Task directions: Render the lines from the line with "blue dream strain" to the line with "sterling silver engagement rings" as a Markdown table with the columns Row and Text. Number each line in Row and skip any blank lines.
━━━━━━━━━━━━━━━━
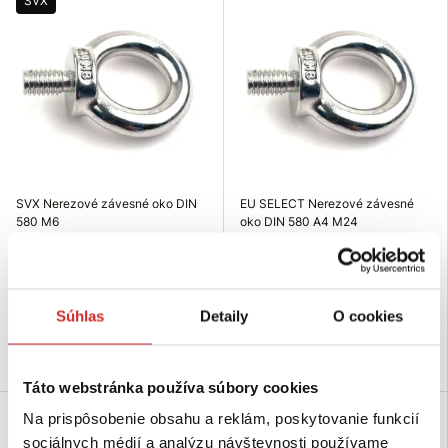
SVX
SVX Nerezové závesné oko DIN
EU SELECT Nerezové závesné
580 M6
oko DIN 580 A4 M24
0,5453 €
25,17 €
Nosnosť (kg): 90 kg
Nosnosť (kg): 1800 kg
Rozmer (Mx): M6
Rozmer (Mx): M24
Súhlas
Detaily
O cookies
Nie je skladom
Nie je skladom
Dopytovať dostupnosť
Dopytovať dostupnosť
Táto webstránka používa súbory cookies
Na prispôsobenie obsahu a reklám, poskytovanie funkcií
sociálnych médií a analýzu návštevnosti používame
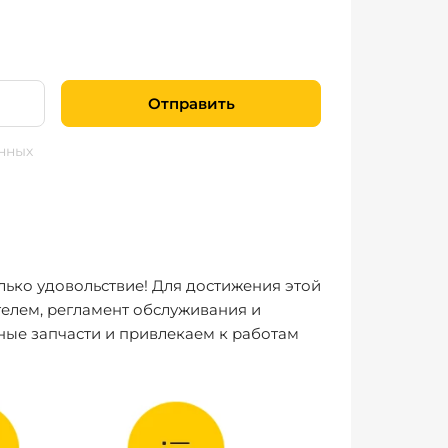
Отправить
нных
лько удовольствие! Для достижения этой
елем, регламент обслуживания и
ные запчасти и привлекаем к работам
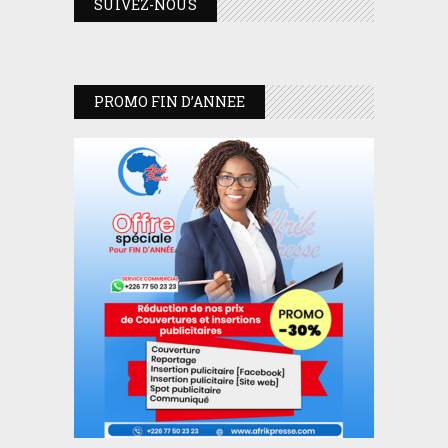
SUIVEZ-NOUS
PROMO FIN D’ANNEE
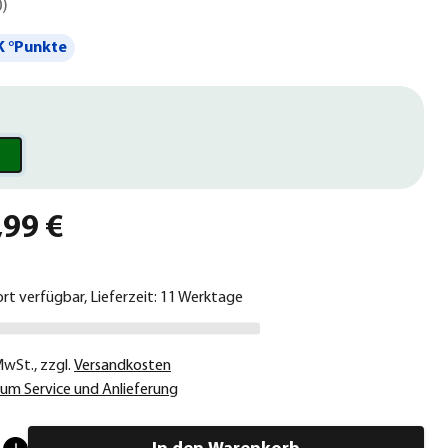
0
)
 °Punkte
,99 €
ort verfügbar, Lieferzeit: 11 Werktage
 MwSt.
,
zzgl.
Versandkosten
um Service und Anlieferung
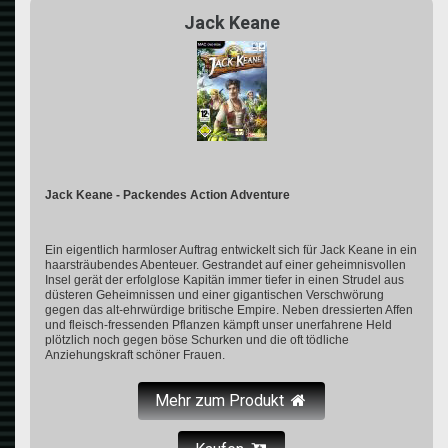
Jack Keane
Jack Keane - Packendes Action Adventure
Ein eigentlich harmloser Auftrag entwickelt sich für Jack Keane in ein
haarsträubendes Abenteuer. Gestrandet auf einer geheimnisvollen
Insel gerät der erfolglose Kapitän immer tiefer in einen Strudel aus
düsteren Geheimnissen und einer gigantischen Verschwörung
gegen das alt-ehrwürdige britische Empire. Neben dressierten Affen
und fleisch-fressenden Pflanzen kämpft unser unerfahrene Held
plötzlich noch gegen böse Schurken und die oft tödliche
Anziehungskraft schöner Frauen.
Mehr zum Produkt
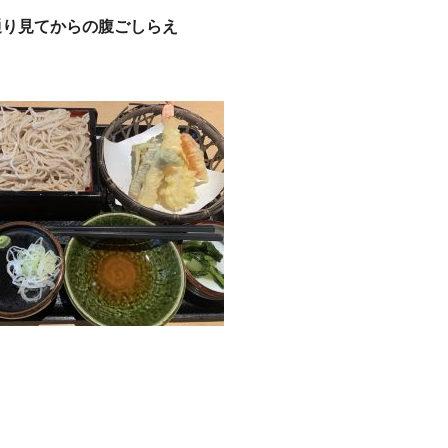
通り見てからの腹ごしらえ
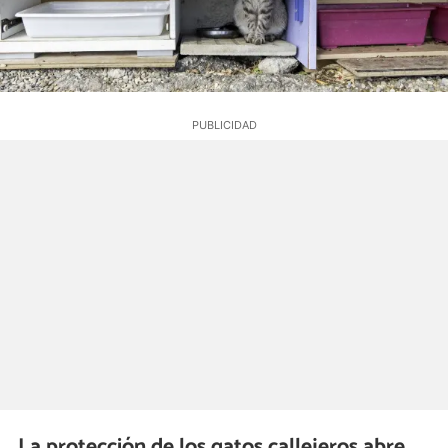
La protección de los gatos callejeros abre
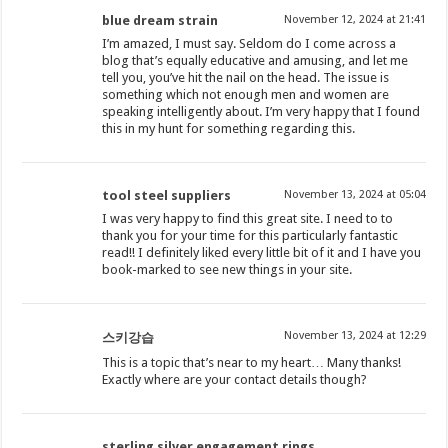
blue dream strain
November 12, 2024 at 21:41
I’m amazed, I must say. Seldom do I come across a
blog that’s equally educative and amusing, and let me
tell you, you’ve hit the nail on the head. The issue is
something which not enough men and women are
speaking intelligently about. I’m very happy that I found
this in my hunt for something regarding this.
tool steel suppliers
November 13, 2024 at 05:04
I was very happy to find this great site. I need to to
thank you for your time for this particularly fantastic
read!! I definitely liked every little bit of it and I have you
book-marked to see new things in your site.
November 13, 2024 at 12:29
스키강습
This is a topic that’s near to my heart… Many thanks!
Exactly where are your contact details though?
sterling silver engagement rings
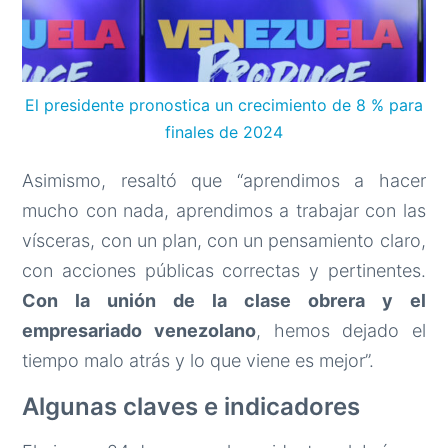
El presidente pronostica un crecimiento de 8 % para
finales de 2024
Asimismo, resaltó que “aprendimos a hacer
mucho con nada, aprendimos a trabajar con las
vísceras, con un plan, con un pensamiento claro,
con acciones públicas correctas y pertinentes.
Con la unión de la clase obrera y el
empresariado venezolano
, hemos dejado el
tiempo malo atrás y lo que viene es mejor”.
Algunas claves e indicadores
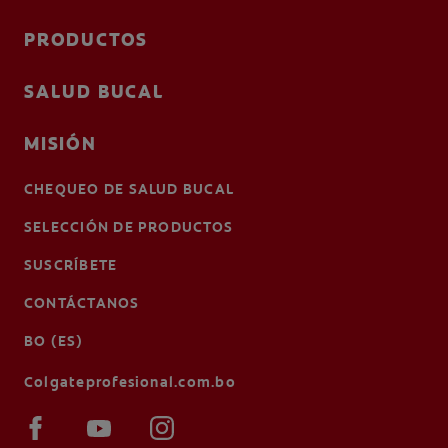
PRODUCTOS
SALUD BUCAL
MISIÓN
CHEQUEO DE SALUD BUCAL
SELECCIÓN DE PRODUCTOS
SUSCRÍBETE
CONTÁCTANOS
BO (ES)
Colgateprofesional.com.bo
━━━━━━━━━━━━━━━━
Problem solution:
| Row | Text |
|---|---|
| 1 | blue dream strain |
| 2 | November 12, 2024 at 21:41 |
| 3 | I’m amazed, I must say. Seldom do I come across a |
| 4 | blog that’s equally educative and amusing, and let me |
| 5 | tell you, you’ve hit the nail on the head. The issue is |
| 6 | something which not enough men and women are |
| 7 | speaking intelligently about. I’m very happy that I found |
| 8 | this in my hunt for something regarding this. |
| 9 | tool steel suppliers |
| 10 | November 13, 2024 at 05:04 |
| 11 | I was very happy to find this great site. I need to to |
| 12 | thank you for your time for this particularly fantastic |
| 13 | read!! I definitely liked every little bit of it and I have you |
| 14 | book-marked to see new things in your site. |
| 15 | November 13, 2024 at 12:29 |
| 16 | 스키강습 |
| 17 | This is a topic that’s near to my heart… Many thanks! |
| 18 | Exactly where are your contact details though? |
| 19 | sterling silver engagement rings |